Paradise recalled
Looking west across Sakonnet Passage from Little Compton, RI
Last night I dreamed I went to Little Compton again. Michael and I stood on a grassy hillside; he had just presented me with a tiny German shorthaired pointer pup in a soft-sided carrier, and I was in love. A slightly older pointer appeared, and he explained that this one, also, was for us. It was warm; a breeze combed the grass around us; waves tossed on the Sakonnet; I took Michael's hand. I woke up and thought: Was that paradise?
We lived in Little Compton, RI, for nine years (1978-87), far less time than we've spent in Providence before and since. The town will always inhabit my memory in a peculiarly vivid way. Countryside and salt water... dairy farms, potato and corn fields, mansions, and summer houses... wealthy summer folks and bluff year-rounders. I know my memories are rosily romantic, but it's hard to conjure anything else. Really, the place was magic.
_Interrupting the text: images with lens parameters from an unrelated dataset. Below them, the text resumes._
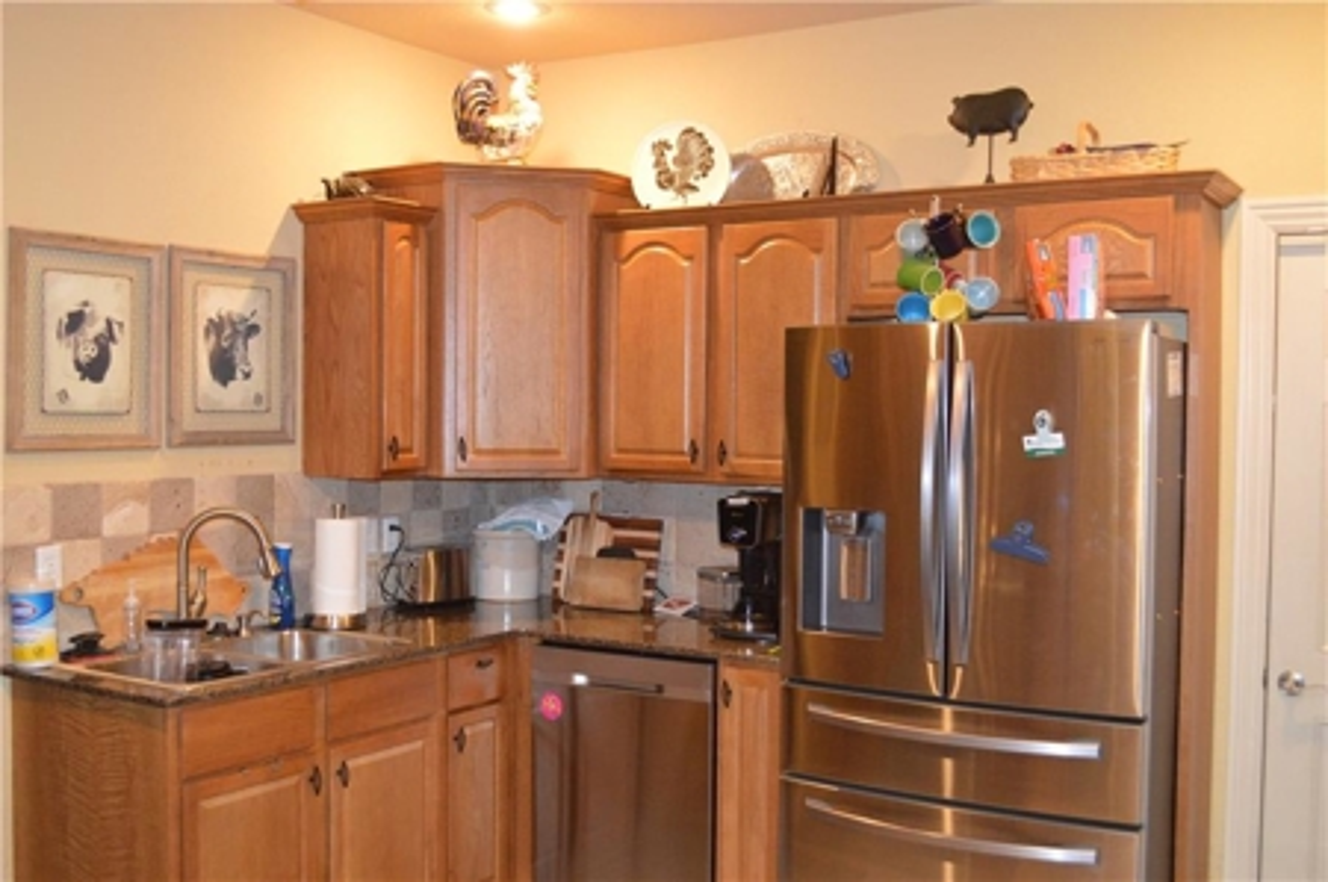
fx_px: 1327
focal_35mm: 36
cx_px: 664
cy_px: 441
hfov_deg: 53.2
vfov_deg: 36.8
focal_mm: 24
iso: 2800
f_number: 4
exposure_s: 1/60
In the fields abutting our acre I took long walks with our dogs (Bonnie, Heidi, Kelly -- two German shorthairs and a tiny beagle) very early every morning. I saw beauty on those walks and, a few times, inexplicable things that sound crazily mystical when I try to describe them (so mostly I don't). In my fitful journals, typed in the small sunroom off our first-floor bedroom, I wrote a few good things back then:
December 31, 1983
Over the stone wall, into the potato field, toward the line of trees and brush the dogs and I walked. It was cold; the sun was pale and low in the sky.
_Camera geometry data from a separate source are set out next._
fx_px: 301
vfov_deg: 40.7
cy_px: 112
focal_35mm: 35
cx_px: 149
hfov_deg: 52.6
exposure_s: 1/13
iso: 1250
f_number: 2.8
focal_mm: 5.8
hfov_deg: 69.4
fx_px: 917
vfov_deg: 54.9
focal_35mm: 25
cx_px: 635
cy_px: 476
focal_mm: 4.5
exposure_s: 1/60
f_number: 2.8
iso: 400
Turning down the truck path toward the water, I noticed something in the clearing to our left: small gray boulders in the frozen ground. I looked again.
Some twenty Canada geese reposed in the field, utterly silent and still. Most were sleeping, clearly exhausted, vulnerable and trusting with their long necks stretched before them on brown dirt. Three were awake, their necks bolt upright like periscopes. The wedges of their sentinel heads turned toward me, but not a feather moved, not a beak opened. "My God!" I whispered. Still the geese remained, stone figures in a deserted garden. I thought of their journey south, the miles they had covered yesterday. Tenderness filled my heart for the great slumbering birds. In a few hours they would take wing, rising and swirling, wings thundering and full-throated cries skirling like bagpipes across the fields and the slate mirror of the bay.
July 8, 1984
"Nature could trap. You could wander among sweet grasses and not think of God. You could mistake the grass for God, the fragrance. ... The grass could make you love the world, and Father Cyprian had said... 'You must hate the world and love God.'" -- Mary Gordon, The Company of Women
If nature is a trap, and godless, I would almost rather forgo God and stay ensnared. Better to be held weightless in the clarity of this cool summer evening. To watch a young rabbit the size of a hamster inhale long stems of grass like strands of spaghetti, next to the lilies across the dirt lane; laughing at its appetite, loving with all my heart its neat, almost transparent ears, the smooth brown fur of its flank. To feel the sea wind as the sun sets, to watch laundered beach towels dance and snap on the clothesline outside this window. To step around the curled forms of our three dogs, each lying in her patch of blue carpet like splotched warm rocks in a pond.
A trap baited with beauty, and eliciting boundless love.
I'll risk it. I'll love the world and God, too. Because I've seen and felt and heard and tasted knowledge deeper than the brittle sensible reasoning of my brain. In the buzzing, teeming fields I walk each day, I recognize a holiness that is much greater than its parts.